(Records supplied)
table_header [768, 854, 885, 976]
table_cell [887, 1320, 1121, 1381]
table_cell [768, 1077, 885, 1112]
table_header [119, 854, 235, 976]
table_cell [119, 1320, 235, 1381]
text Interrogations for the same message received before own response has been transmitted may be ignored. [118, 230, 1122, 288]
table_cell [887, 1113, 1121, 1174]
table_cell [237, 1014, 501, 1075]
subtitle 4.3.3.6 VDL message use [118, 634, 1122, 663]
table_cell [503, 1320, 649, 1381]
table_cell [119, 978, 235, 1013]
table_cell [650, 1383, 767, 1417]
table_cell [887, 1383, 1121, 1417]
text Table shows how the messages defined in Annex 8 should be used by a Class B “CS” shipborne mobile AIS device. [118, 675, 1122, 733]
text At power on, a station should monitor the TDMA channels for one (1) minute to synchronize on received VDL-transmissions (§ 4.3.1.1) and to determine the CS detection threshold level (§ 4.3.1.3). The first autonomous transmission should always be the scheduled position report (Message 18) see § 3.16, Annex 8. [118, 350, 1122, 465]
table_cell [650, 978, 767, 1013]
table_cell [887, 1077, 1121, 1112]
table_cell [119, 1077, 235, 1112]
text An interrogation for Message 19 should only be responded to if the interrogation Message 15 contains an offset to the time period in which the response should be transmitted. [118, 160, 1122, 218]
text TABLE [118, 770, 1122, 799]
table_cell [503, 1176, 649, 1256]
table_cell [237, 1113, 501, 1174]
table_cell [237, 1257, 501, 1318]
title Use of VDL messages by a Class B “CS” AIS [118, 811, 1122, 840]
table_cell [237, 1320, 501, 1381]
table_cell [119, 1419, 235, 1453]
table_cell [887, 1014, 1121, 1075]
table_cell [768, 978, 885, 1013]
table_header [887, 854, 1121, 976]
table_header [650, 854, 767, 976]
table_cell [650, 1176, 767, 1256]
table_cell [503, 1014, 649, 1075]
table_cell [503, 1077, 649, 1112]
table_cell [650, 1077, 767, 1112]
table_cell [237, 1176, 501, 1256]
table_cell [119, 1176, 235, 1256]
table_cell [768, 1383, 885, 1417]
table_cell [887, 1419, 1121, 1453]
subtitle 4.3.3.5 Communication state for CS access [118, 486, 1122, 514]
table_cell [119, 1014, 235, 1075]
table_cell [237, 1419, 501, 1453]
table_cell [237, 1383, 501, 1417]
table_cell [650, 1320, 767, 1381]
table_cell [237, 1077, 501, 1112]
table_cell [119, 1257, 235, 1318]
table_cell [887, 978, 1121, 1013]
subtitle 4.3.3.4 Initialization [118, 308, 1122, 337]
(End Records supplied)
> Task
Please transcribe each entry exactly, keeping every word as it is.

> Solution to the exercise
table_header [768, 854, 885, 976]
table_cell [887, 1320, 1121, 1381]
table_cell [768, 1077, 885, 1112]
table_header [119, 854, 235, 976]
table_cell [119, 1320, 235, 1381]
text Interrogations for the same message received before own response has been transmitted may be ignored. [118, 230, 1122, 288]
table_cell [887, 1113, 1121, 1174]
table_cell [237, 1014, 501, 1075]
subtitle 4.3.3.6 VDL message use [118, 634, 1122, 663]
table_cell [503, 1320, 649, 1381]
table_cell [119, 978, 235, 1013]
table_cell [650, 1383, 767, 1417]
table_cell [887, 1383, 1121, 1417]
text Table shows how the messages defined in Annex 8 should be used by a Class B “CS” shipborne mobile AIS device. [118, 675, 1122, 733]
text At power on, a station should monitor the TDMA channels for one (1) minute to synchronize on received VDL-transmissions (§ 4.3.1.1) and to determine the CS detection threshold level (§ 4.3.1.3). The first autonomous transmission should always be the scheduled position report (Message 18) see § 3.16, Annex 8. [118, 350, 1122, 465]
table_cell [650, 978, 767, 1013]
table_cell [887, 1077, 1121, 1112]
table_cell [119, 1077, 235, 1112]
text An interrogation for Message 19 should only be responded to if the interrogation Message 15 contains an offset to the time period in which the response should be transmitted. [118, 160, 1122, 218]
text TABLE [118, 770, 1122, 799]
table_cell [503, 1176, 649, 1256]
table_cell [237, 1113, 501, 1174]
table_cell [237, 1257, 501, 1318]
title Use of VDL messages by a Class B “CS” AIS [118, 811, 1122, 840]
table_cell [237, 1320, 501, 1381]
table_cell [119, 1419, 235, 1453]
table_cell [887, 1014, 1121, 1075]
table_cell [768, 978, 885, 1013]
table_header [887, 854, 1121, 976]
table_header [650, 854, 767, 976]
table_cell [650, 1176, 767, 1256]
table_cell [503, 1014, 649, 1075]
table_cell [503, 1077, 649, 1112]
table_cell [650, 1077, 767, 1112]
table_cell [237, 1176, 501, 1256]
table_cell [119, 1176, 235, 1256]
table_cell [768, 1383, 885, 1417]
table_cell [887, 1419, 1121, 1453]
subtitle 4.3.3.5 Communication state for CS access [118, 486, 1122, 514]
table_cell [119, 1014, 235, 1075]
table_cell [237, 1419, 501, 1453]
table_cell [237, 1383, 501, 1417]
table_cell [650, 1320, 767, 1381]
table_cell [237, 1077, 501, 1112]
table_cell [119, 1257, 235, 1318]
table_cell [887, 978, 1121, 1013]
subtitle 4.3.3.4 Initialization [118, 308, 1122, 337]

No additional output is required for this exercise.